What this task involves
Whenever the string "grade" turns up in a line below, that line should be copied.

Information supplied
--*--
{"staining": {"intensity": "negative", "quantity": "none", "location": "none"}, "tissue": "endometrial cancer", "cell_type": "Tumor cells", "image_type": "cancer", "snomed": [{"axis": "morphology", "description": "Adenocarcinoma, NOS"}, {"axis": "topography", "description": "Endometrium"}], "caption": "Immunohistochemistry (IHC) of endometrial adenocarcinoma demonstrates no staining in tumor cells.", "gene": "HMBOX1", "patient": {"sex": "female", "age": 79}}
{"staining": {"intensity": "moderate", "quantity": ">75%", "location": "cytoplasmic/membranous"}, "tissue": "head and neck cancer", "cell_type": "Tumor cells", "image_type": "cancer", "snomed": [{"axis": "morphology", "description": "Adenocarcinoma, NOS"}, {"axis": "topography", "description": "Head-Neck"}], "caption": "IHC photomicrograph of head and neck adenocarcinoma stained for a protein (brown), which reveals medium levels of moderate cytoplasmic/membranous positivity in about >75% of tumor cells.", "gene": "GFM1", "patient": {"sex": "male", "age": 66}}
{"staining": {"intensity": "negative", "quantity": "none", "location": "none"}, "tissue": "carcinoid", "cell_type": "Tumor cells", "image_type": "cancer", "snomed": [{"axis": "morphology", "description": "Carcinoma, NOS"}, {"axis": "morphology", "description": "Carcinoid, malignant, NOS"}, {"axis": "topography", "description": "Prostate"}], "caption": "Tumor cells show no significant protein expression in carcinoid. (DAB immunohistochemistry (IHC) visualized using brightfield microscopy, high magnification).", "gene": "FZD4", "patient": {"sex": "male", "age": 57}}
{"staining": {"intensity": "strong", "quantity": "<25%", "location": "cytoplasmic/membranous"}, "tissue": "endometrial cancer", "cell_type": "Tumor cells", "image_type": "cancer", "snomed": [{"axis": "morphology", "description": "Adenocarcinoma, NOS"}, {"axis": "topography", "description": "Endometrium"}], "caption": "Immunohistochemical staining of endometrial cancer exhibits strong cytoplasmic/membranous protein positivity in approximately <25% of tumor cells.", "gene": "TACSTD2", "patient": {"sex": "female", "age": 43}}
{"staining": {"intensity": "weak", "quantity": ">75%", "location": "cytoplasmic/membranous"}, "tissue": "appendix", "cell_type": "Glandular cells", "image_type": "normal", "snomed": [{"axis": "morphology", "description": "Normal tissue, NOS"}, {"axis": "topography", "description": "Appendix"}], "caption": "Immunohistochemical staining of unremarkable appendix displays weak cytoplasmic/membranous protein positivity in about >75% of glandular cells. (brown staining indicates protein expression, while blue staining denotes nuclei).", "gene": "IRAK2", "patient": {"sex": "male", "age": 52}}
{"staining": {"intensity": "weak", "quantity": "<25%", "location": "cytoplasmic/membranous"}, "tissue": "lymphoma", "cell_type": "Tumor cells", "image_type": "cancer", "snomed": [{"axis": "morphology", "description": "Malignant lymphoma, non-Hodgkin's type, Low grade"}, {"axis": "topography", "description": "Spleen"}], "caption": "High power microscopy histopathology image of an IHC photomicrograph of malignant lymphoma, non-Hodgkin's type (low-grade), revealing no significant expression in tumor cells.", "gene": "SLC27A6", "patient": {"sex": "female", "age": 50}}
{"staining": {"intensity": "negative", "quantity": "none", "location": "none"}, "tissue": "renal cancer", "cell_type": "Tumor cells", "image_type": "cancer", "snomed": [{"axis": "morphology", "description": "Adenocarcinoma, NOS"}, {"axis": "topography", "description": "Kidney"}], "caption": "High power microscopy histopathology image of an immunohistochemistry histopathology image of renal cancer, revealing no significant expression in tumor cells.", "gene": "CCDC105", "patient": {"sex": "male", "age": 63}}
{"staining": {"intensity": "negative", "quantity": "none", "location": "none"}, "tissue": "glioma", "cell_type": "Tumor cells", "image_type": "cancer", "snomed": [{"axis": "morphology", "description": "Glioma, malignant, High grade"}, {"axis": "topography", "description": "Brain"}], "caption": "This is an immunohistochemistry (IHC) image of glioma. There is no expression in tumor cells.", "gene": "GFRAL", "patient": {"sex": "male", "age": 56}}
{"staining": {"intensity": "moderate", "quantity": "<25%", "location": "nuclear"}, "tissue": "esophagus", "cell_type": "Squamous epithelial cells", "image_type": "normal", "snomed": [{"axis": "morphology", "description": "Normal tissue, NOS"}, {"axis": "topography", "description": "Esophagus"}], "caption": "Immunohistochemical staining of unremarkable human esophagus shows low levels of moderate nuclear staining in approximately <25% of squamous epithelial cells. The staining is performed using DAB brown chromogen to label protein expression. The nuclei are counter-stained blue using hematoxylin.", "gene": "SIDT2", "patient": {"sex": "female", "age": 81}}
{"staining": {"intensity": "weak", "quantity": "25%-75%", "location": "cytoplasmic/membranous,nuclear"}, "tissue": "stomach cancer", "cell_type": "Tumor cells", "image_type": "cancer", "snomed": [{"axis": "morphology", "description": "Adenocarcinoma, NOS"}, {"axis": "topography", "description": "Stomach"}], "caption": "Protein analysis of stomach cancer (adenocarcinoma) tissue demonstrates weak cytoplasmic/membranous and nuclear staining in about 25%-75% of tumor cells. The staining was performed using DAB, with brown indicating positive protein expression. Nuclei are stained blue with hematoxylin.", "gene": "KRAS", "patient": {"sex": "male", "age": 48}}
--*--
The completed task
{"staining": {"intensity": "weak", "quantity": "<25%", "location": "cytoplasmic/membranous"}, "tissue": "lymphoma", "cell_type": "Tumor cells", "image_type": "cancer", "snomed": [{"axis": "morphology", "description": "Malignant lymphoma, non-Hodgkin's type, Low grade"}, {"axis": "topography", "description": "Spleen"}], "caption": "High power microscopy histopathology image of an IHC photomicrograph of malignant lymphoma, non-Hodgkin's type (low-grade), revealing no significant expression in tumor cells.", "gene": "SLC27A6", "patient": {"sex": "female", "age": 50}}
{"staining": {"intensity": "negative", "quantity": "none", "location": "none"}, "tissue": "glioma", "cell_type": "Tumor cells", "image_type": "cancer", "snomed": [{"axis": "morphology", "description": "Glioma, malignant, High grade"}, {"axis": "topography", "description": "Brain"}], "caption": "This is an immunohistochemistry (IHC) image of glioma. There is no expression in tumor cells.", "gene": "GFRAL", "patient": {"sex": "male", "age": 56}}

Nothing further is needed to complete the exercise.